§ **What to do**
Continue the post about the weedy cress that defies Mendelian inheritance, starting right after its last sentence.

*** Selected text Section Begins ***

Tuesday, May 17, 2005

Mendelian Inheritance refuted!! "weedy cress defies the rules"

" MENDELIAN inheritance, the central tenet of genetics, is under attack from a few scrawny weeds that haven't read the textbooks. The weeds are somehow inheriting DNA sequences from their grandparents that neither of their parents possessed - which is supposed to be impossible. "

The orthodox view is that genes are passed down in the form of DNA, and all organisms have to make do with this parental DNA inheritance, mutations and all. Chemical or structural modifications to DNA can switch off genes, and these changes can pass from generation to generation, a phenomenon called epigenesis. But epigenetic changes do not alter the actual sequence of DNA.
Yet that is what seems to occur in the weedy cress Arabidopsis thaliana, the workhorse of plant biologists. Cress with two mutant copies of one gene seem to be able to correct the DNA they pass on, ensuring that at least a few of their offspring revert to normal.
Robert Pruitt, whose team at Purdue University in West Lafayette, Indiana, made this extraordinary discovery, thinks that the mutant genes are being repaired using RNA templates inherited from earlier generations.

Genetic mystery

It is possible that the phenomenon is limited to this one plant. But in Nature (vol 434, p 505), Pruitt's team speculates that it might be a more widespread mechanism that allows plants to "experiment" with new mutations while keeping RNA spares as a back-up. If the mutations prove harmful, some plants in the next generation revert to their grandparents' DNA sequence with the help of the RNA. "It does make sense," Pruitt says.

*** Selected text Section Ends ***
*** Excerpted data Section Begins ***

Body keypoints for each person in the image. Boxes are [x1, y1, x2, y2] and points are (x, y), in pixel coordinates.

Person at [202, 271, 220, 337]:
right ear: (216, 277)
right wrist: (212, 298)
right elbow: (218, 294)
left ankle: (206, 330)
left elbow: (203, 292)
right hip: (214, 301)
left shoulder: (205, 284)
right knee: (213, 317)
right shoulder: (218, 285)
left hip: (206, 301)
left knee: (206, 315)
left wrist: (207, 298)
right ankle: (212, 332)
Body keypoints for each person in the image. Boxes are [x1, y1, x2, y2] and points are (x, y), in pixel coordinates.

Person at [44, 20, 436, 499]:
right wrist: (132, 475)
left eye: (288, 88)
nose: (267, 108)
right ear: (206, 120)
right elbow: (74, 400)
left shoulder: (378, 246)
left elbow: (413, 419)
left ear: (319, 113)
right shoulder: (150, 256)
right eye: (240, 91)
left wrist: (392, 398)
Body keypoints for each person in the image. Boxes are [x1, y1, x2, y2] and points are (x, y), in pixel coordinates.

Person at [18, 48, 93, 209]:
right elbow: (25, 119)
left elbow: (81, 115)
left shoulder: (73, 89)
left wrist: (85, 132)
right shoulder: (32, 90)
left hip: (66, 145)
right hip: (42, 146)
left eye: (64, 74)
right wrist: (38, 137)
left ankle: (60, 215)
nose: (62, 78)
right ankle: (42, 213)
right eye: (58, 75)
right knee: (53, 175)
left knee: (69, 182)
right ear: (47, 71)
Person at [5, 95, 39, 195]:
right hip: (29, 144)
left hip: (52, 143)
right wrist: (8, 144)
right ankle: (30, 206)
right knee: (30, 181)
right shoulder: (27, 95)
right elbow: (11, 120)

*** Excerpted data Section Ends ***

§ **Exercise response**
"It was our view that it was heresy when we started working on it, but we've had time to get used to the idea now," he says. "I'd say I've been the biggest sceptic all the way along, but every experiment has been done to find a conventional explanation and it's as foolproof as we can make it. I have every confidence in the data, but I'll feel better about it when other people have seen similar things."

The team has also found that in hothead mutants, other faulty genes mysteriously revert to the sequence of earlier generations too. It may be that the phenomenon is caused by the hothead mutation and restricted to plants that carry it, says Ottoline Leyser, who studies plant developmental genes at the University of York in the UK. "People have been working on mutants for years, and they all behave in a Mendelian way," she says.

Pruitt's team is now trying to find the stash of RNAs from earlier generations that might provide the templates for repair, and work out how it is passed down. "My guess is that it is in the nucleus somehow, or hitchhikes on chromosomes, but that's just speculation," he says.

While the search goes on, Pruitt hopes other biologists will hunt for evidence of the phenomenon in plants, animals and even humans. "If we can understand how these templates are used, we might be able to make our own to order," he says. That might help improve existing methods for repairing genes, which are not yet efficient enough to be used to treat genetic diseases.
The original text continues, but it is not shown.